Annual report 2013: At the latest on 27 April 2014
Business update first quarter 2014: 9 May 2014 before market opening
General Meeting of Shareholders 2014: 28 May 2014 at 11 a.m.
First semester 2014 results: 26 August 2014 before market opening

TER BEKE IN BRIEF

Ter Beke (Euronext Brussel: TERB) is an innovative Belgian fresh foods concern that markets its assortment in 10 European countries. The group has 2 core activities: processed meats and fresh ready meals; it has 7 industrial sites in Belgium and the Netherlands and employs approximately
1,700 people.
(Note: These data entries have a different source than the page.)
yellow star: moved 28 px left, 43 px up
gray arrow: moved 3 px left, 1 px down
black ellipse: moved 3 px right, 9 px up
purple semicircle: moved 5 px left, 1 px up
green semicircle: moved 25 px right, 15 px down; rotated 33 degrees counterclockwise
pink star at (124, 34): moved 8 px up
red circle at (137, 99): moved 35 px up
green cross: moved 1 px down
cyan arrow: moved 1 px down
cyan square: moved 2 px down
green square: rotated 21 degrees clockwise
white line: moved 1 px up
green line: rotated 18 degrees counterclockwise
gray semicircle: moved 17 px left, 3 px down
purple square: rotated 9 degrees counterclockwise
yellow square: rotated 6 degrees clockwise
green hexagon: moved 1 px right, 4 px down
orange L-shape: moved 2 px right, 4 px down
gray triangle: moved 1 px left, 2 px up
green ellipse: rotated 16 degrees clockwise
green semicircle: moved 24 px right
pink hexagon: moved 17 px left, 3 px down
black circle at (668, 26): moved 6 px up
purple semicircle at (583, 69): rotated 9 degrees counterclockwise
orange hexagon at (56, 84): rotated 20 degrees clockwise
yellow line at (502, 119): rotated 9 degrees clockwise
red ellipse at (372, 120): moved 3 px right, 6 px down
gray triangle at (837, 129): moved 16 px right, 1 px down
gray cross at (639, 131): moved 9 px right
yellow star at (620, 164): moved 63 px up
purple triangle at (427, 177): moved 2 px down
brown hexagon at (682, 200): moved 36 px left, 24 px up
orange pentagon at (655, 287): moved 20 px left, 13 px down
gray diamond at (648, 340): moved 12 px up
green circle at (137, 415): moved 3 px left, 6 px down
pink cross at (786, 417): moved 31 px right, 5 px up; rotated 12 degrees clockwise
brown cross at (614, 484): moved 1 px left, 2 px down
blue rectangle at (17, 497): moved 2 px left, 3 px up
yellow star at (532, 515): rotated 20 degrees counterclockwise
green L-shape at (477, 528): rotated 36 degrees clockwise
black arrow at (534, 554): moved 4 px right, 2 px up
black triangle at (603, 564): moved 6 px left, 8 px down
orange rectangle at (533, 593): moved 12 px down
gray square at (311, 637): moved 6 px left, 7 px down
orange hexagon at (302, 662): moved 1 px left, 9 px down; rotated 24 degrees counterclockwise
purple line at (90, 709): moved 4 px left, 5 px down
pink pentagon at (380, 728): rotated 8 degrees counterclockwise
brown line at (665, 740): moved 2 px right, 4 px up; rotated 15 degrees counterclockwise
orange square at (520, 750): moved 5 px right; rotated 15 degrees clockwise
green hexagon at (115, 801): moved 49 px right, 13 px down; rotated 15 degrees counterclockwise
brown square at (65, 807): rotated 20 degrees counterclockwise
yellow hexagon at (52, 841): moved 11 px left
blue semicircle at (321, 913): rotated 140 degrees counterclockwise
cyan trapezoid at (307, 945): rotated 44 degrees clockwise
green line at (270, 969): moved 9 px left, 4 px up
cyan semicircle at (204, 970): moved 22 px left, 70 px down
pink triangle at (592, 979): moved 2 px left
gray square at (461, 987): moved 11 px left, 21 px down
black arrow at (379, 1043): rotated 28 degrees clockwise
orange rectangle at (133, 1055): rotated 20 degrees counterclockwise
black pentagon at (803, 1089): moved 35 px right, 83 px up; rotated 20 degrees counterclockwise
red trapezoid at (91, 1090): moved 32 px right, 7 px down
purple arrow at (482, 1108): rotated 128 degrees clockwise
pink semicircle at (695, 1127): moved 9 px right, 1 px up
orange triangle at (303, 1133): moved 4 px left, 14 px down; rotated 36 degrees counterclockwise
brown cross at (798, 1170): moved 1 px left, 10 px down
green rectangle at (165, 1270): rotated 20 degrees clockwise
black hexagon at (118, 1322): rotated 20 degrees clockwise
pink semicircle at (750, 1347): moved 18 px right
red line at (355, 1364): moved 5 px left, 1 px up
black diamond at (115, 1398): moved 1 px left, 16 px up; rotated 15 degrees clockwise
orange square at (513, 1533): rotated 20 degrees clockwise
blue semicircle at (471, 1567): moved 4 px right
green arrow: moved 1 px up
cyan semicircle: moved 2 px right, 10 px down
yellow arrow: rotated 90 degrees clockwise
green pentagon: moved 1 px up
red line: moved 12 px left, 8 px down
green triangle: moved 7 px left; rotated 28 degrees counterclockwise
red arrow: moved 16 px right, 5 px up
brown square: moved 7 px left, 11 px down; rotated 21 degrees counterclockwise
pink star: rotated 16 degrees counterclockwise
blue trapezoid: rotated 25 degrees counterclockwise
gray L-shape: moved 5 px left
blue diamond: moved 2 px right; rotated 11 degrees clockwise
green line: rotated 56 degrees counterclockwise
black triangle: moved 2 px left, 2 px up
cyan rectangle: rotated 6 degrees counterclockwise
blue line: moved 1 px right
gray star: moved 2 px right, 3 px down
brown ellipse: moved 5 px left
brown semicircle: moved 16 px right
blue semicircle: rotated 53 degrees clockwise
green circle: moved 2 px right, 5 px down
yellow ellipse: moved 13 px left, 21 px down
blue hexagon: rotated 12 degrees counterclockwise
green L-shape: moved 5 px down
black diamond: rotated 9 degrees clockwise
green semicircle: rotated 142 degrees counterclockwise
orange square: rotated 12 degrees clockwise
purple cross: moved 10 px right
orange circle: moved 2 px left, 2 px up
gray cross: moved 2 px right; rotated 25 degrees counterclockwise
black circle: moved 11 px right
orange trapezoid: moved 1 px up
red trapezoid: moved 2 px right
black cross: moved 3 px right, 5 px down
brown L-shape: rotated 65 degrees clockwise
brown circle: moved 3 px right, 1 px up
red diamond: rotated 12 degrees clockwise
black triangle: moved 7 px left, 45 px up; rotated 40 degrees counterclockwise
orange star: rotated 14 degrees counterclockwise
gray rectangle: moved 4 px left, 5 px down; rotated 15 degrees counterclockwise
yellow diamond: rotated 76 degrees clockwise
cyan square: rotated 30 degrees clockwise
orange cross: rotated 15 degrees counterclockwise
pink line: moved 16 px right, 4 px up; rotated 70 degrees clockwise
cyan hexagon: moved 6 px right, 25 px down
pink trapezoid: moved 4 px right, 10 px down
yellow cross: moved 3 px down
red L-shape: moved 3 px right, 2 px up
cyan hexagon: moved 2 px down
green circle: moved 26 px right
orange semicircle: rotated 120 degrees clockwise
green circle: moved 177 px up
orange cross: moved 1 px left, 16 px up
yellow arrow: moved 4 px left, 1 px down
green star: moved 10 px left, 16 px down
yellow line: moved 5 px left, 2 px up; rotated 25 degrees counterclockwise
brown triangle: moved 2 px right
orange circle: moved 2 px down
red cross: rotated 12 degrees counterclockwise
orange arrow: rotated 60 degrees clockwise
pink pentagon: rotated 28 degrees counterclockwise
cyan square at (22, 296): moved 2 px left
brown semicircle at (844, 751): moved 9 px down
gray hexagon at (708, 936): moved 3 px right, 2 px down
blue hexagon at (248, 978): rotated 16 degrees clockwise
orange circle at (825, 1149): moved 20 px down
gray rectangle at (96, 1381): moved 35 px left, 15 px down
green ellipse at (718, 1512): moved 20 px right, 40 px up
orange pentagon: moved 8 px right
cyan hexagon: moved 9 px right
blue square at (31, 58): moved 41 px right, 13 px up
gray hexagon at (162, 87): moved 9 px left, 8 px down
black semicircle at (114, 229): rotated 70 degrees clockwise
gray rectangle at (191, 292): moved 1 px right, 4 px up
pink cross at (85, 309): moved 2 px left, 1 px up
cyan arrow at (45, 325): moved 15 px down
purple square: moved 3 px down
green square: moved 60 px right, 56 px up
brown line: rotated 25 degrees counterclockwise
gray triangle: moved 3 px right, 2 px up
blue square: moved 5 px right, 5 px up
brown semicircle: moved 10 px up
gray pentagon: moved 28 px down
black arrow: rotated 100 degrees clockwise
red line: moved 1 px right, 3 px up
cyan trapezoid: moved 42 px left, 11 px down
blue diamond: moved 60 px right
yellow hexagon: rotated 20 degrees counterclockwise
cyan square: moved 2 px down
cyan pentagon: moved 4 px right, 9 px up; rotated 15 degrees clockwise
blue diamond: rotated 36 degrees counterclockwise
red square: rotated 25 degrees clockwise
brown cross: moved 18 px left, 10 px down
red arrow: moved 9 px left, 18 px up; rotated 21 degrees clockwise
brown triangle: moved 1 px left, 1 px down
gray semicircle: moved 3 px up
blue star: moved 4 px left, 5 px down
Ter Beke generated a turnover of EUR 407 million in 2013.

Processed Meats Division:

producer and slicer of processed meats for the Benelux, the UK and Germany;

2 production plants in Belgium (Wommelgem and Waarschoot) and 4 centres for the slicing and packaging of processed meats, 2 of which are in Belgium (Wommelgem and Veurne) and 2 in the Netherlands (Wijchen and Ridderkerk);

innovating in the pre-packed processed meats segment;

distribution brands and own brand names L'Ardennaise®, Pluma® and Daniël Coopman®;

employs approximately 1050 staff.

Ready Meals Division:

produces fresh ready meals for the European market;

market leader in chilled lasagne in Europe;

2 production sites in Belgium (Wanze and Marche-en-Famenne);

brand names Come a casa® and Vamos® in addition to distribution brands;

employs approximately 650 staff;

joint venture The Pasta Food Company established in Poland (2011).